Russian-bred, American-educated, England-based Dasha Zhukova may well be the most dazzling poster child for our globalized era’s reigning Nouvelle Society. Some might say she’s also the most unlikely—after all, who could have imagined in 1981, when Zhukova was born and Leonid Brezhnev still ruled the Soviet Union with an iron grip, that three decades later Russia’s elite would come to embody the more-is-more brand of capitalism that was so near and dear to the Le Cirque crowd back home?
And yet so it is. Zhukova, the girlfriend of the Russian billionaire Roman Abramovich, is the most influential member of a pack of bright young things with hard-to-pronounce surnames who hop from Basel to Beijing as easily as their social forebears sauntered from 740 Park to the Frick Gala. Born in Moscow, she moved with her family to Houston when she was 10, then to Los Angeles. In her early 20s she left for London, and since then one could be forgiven for thinking that most of her time has been spent on a private plane. In the past few years, by dint of persistence, good instincts, and—let’s face it—virtually unlimited financial resources, Zhukova has become a key player in the international art scene, at a moment when Gerhard Richter paintings have turned out to be much sounder investments than, say, Bank of America stock.
Zhukova’s calling card is Moscow’s Garage Center for Contemporary Culture, which she opened in 2008 in a former bus depot; she has since introduced the Russian masses to contemporary art stars like Carsten Höller and Marina Abramović. Zhukova is also schooling them in the works of international starchitects: Earlier this year, Garage moved to a temporary structure designed by Shigeru Ban; in 2013, it will occupy its permanent home, an abandoned Soviet-era building in Gorky Park that is being revamped by Rem Koolhaas. In 2011, Zhukova debuted Garage, a publication that she views as an “additional platform” for the gallery; the first issue featured a cover by the artist Damien Hirst of a woman’s tattooed vagina overlaid with a peel-off butterfly decal. Zhukova is also a partner in Art.sy, a website for collectors and art lovers that she hopes will become an “encyclopedia of artworks in one place.” And she is spearheading a long-term endeavor in Saint Petersburg called New Holland, which she describes as a “cultural urbanization development that will encompass art, technology, and innovation, as well as commercial elements such as hotels and hostels, restaurants, etc.”

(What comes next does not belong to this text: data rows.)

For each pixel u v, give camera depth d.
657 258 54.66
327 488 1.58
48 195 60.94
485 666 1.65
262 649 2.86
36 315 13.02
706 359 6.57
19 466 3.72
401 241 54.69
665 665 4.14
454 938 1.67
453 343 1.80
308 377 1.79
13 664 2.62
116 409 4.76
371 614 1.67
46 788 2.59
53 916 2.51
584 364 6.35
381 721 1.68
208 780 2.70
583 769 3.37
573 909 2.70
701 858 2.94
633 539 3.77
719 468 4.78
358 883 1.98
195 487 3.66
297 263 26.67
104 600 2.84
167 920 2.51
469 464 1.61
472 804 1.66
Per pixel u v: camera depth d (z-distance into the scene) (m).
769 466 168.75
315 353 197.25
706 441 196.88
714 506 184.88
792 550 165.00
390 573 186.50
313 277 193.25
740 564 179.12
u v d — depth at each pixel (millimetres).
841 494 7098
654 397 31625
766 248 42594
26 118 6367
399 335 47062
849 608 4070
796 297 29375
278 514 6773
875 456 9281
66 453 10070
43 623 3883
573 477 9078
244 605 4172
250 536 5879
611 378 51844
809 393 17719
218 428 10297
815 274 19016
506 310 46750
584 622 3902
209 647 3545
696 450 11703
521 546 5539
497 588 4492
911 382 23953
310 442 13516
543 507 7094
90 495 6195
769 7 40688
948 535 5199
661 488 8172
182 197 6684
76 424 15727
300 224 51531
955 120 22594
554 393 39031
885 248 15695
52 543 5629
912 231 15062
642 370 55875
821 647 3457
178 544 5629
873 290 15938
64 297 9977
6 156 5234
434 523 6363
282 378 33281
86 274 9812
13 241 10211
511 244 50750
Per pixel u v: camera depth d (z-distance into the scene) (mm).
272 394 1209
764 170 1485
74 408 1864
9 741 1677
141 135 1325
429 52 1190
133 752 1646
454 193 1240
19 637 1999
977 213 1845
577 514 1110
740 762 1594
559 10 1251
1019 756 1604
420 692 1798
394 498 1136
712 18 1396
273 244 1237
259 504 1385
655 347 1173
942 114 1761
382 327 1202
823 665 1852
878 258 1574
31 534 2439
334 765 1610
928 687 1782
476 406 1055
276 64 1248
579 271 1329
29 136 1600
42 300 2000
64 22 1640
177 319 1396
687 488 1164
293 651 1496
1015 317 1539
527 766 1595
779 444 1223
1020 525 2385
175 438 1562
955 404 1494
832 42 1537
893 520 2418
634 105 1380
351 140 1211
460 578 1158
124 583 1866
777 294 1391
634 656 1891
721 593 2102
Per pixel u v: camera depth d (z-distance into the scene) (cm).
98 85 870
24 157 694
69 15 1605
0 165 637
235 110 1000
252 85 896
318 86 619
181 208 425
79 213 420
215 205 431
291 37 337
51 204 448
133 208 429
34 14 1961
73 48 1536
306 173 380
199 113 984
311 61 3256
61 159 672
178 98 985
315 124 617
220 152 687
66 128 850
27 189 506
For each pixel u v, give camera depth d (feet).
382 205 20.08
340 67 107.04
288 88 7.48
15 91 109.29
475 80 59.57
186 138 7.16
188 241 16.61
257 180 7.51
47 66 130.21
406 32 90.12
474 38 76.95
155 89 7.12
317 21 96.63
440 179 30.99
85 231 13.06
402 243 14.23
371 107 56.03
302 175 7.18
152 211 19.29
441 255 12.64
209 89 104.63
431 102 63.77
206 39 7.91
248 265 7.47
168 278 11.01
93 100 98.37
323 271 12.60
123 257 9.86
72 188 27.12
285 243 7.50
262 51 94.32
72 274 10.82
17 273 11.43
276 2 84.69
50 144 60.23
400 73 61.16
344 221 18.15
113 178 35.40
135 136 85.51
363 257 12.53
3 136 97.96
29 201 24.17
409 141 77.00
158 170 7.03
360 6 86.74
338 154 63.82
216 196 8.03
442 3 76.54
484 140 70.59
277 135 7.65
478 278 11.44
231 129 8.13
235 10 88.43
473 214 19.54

Zhukova can rattle off facts and figures about all these projects with surprising ease, but she is famously unforthcoming when it comes to anything not related to her work. All she’ll concede, by way of “personal” information, is that she intends to travel less because her son, Aaron Alexander Abramovich, who will soon turn 3, is starting preschool in London; and that the artists of her generation she currently admires include Tauba Auerbach and the collective known as Bruce High Quality Foundation. Still, much can be gleaned about Zhukova by the ambivalent way in which the press has covered her, if not by what she’s actually said.